INSTRUCTION:
Output only the lines of the entries that follow, starting at the one with "Principal Engineer at" and running down to the one with "going through this", both included and unchanged.

Top of DATASET EXCERPTS

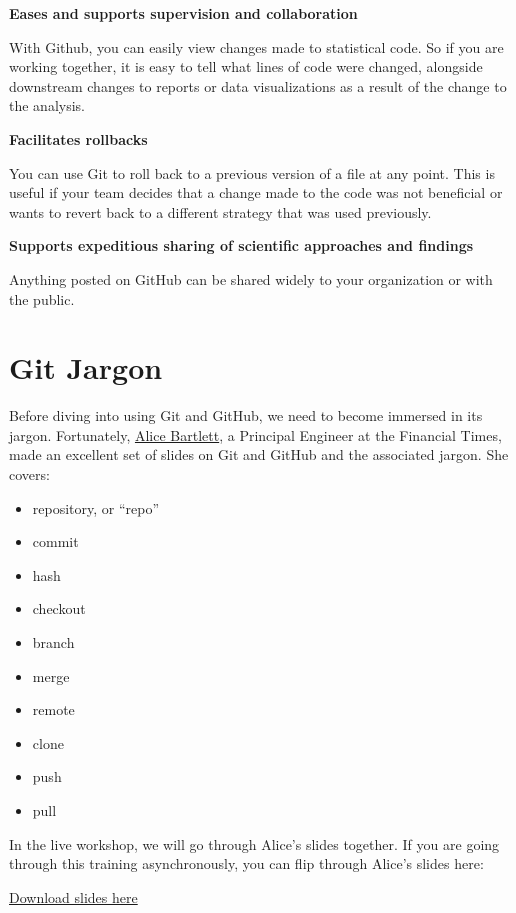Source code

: \documentclass[
]{book}
\providecommand{\tightlist}{%
  \setlength{\itemsep}{0pt}\setlength{\parskip}{0pt}}
\begin{document}
\textbf{Eases and supports supervision and collaboration}

With Github, you can easily view changes made to statistical code. So if
you are working together, it is easy to tell what lines of code were changed,
alongside downstream changes to reports or data visualizations as a result of the
change to the analysis.

\textbf{Facilitates rollbacks}

You can use Git to roll back to a previous version of a file at any point. This
is useful if your team decides that a change made to the code was not beneficial
or wants to revert back to a different strategy that was used previously.

\textbf{Supports expeditious sharing of scientific approaches and findings}

Anything posted on GitHub can be shared widely to your organization or with
the public.

\chapter{Git Jargon}\label{git-jargon}

Before diving into using Git and GitHub, we need to become immersed in its
jargon. Fortunately, \href{https://github.com/alicebartlett}{Alice Bartlett}, a
Principal Engineer at the Financial Times, made an excellent set of slides on
Git and GitHub and the associated jargon. She covers:

\begin{itemize}
\tightlist
\item
  repository, or ``repo''
\item
  commit
\item
  hash
\item
  checkout
\item
  branch
\item
  merge
\item
  remote
\item
  clone
\item
  push
\item
  pull
\end{itemize}

In the live workshop, we will go through Alice's slides together. If you are
going through this training asynchronously, you can flip through Alice's slides
here:

\href{https://bph-storage.s3.us-west-1.amazonaws.com/git-for-humans/git-for-designers.pdf}{Download slides here}
\end{document}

Bottom of DATASET EXCERPTS

SOLUTION:
Principal Engineer at the Financial Times, made an excellent set of slides on
Git and GitHub and the associated jargon. She covers:

\begin{itemize}
\tightlist
\item
  repository, or ``repo''
\item
  commit
\item
  hash
\item
  checkout
\item
  branch
\item
  merge
\item
  remote
\item
  clone
\item
  push
\item
  pull
\end{itemize}

In the live workshop, we will go through Alice's slides together. If you are
going through this training asynchronously, you can flip through Alice's slides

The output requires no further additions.